» **Request**:
The entries follow. Copy every line in which "UPDATE" appears.

» **Recorded data**:
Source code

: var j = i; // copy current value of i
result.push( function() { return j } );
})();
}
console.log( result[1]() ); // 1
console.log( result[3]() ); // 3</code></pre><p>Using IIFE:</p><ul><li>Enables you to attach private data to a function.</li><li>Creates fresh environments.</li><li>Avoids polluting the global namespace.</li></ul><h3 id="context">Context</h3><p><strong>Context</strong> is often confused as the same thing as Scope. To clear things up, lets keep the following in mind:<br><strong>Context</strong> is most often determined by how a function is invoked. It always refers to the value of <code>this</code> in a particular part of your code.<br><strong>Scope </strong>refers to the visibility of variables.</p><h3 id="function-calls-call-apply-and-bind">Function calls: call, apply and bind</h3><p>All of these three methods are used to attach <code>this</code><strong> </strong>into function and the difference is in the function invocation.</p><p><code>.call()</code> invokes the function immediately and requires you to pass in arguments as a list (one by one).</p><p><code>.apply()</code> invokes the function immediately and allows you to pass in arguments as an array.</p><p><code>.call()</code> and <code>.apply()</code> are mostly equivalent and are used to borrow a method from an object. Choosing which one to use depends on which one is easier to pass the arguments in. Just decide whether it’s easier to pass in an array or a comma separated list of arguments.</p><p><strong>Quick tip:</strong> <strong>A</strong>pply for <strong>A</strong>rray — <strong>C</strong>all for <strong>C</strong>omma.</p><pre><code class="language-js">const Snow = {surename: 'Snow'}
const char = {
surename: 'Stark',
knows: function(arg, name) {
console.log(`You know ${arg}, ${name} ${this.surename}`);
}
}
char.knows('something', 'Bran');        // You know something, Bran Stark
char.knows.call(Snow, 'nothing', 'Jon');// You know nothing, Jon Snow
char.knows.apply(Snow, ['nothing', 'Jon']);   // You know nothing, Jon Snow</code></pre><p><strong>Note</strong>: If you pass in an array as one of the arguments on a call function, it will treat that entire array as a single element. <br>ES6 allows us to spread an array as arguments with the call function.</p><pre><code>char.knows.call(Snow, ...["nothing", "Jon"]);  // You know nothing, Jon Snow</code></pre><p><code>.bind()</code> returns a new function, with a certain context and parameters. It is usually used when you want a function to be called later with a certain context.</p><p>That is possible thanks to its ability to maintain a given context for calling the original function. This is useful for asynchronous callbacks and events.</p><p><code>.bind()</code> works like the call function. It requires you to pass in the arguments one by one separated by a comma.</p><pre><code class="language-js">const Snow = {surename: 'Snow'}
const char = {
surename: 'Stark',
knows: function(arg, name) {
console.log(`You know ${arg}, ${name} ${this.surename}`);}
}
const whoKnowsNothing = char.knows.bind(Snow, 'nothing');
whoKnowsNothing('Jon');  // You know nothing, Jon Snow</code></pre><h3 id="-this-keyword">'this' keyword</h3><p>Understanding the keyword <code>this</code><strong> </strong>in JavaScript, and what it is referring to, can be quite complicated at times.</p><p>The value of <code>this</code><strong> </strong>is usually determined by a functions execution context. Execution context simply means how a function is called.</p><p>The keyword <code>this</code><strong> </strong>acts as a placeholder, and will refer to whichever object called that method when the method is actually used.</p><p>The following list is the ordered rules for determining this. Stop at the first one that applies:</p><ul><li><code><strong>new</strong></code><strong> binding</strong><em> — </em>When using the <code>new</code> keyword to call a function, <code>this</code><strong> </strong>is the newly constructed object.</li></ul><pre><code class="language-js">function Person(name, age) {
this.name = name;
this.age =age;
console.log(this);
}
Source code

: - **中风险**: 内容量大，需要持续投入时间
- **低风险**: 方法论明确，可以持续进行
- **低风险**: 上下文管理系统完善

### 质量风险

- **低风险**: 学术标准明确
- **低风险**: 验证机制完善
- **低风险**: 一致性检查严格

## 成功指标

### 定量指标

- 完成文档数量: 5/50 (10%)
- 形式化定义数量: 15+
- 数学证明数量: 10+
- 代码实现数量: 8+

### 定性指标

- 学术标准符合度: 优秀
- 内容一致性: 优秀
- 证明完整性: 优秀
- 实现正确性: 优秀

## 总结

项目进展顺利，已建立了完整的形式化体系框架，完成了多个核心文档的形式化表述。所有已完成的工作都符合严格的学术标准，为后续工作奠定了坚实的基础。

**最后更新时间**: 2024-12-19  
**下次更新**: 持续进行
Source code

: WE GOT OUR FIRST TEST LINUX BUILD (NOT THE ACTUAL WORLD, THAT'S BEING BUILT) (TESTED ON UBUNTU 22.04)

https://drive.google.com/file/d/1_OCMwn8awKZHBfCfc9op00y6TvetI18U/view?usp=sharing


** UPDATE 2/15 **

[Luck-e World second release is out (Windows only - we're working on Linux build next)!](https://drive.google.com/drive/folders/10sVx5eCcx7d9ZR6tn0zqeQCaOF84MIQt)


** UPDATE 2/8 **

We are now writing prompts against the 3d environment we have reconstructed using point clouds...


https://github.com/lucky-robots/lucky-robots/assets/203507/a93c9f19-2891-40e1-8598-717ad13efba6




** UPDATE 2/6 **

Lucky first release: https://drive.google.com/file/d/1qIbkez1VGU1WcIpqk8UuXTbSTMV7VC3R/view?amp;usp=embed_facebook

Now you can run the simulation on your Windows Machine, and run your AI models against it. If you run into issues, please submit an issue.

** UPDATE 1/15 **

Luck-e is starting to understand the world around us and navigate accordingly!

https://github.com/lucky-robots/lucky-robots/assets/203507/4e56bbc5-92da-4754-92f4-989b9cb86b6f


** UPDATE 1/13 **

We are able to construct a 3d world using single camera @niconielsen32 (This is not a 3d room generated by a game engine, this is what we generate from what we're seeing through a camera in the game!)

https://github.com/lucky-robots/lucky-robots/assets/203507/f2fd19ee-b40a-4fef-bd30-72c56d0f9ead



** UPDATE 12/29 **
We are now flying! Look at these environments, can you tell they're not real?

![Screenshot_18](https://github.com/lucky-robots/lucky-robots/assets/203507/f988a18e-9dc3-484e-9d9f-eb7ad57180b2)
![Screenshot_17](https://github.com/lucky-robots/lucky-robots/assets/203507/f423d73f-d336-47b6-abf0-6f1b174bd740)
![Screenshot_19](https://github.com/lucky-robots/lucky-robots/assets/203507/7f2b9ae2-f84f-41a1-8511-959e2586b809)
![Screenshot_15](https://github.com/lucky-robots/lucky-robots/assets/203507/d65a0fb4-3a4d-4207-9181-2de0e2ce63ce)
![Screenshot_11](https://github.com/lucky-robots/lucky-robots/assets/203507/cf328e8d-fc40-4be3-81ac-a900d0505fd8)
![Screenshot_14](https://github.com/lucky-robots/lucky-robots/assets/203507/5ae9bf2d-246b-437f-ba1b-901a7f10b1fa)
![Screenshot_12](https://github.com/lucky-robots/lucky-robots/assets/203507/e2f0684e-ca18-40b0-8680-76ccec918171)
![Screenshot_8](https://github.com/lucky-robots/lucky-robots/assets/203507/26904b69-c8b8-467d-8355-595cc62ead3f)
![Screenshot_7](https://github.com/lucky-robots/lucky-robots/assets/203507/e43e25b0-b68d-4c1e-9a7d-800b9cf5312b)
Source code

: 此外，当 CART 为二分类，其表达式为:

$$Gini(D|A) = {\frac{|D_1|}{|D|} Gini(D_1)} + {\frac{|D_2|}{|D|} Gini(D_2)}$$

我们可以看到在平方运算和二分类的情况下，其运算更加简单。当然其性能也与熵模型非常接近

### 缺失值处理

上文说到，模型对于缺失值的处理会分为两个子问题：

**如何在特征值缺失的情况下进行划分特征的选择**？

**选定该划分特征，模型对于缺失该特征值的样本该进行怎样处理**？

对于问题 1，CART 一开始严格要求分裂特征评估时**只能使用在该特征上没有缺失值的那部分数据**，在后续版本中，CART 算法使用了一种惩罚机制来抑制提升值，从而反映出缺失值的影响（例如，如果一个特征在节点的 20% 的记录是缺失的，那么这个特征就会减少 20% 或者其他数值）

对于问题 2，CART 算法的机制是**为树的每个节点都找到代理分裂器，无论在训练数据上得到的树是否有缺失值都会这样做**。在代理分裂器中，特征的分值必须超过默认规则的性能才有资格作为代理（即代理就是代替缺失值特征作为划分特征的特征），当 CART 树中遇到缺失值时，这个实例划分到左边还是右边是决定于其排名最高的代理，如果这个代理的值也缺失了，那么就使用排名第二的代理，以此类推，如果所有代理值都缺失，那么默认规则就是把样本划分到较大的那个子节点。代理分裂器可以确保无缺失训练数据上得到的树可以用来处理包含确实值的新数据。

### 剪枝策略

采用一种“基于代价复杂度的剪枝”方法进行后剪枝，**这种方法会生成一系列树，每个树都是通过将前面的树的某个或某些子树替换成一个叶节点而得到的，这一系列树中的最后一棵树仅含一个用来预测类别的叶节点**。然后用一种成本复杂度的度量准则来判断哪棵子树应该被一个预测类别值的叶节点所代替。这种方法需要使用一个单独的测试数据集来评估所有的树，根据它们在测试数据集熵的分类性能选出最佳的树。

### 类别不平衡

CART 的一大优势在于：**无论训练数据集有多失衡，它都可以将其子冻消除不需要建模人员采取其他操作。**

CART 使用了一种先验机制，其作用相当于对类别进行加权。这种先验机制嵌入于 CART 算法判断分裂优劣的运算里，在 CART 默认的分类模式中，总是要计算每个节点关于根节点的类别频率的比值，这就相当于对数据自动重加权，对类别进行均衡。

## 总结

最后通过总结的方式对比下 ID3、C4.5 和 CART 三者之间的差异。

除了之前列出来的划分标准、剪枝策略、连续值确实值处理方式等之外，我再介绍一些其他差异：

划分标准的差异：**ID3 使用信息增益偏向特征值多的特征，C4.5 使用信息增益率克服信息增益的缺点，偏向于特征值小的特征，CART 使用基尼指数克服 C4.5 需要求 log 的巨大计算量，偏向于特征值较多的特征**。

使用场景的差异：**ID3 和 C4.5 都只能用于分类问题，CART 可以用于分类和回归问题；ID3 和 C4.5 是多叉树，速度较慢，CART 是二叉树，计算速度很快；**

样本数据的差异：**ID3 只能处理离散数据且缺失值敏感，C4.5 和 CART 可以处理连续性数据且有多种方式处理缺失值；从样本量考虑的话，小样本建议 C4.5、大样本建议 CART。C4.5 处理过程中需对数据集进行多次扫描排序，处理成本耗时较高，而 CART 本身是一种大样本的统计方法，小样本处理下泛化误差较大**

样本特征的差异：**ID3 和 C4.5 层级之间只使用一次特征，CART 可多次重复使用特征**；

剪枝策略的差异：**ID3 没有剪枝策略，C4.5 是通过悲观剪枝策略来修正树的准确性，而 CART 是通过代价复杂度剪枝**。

» **Response for this exercise**:
** UPDATE 2/15 **
** UPDATE 2/8 **
** UPDATE 2/6 **
** UPDATE 1/15 **
** UPDATE 1/13 **
** UPDATE 12/29 **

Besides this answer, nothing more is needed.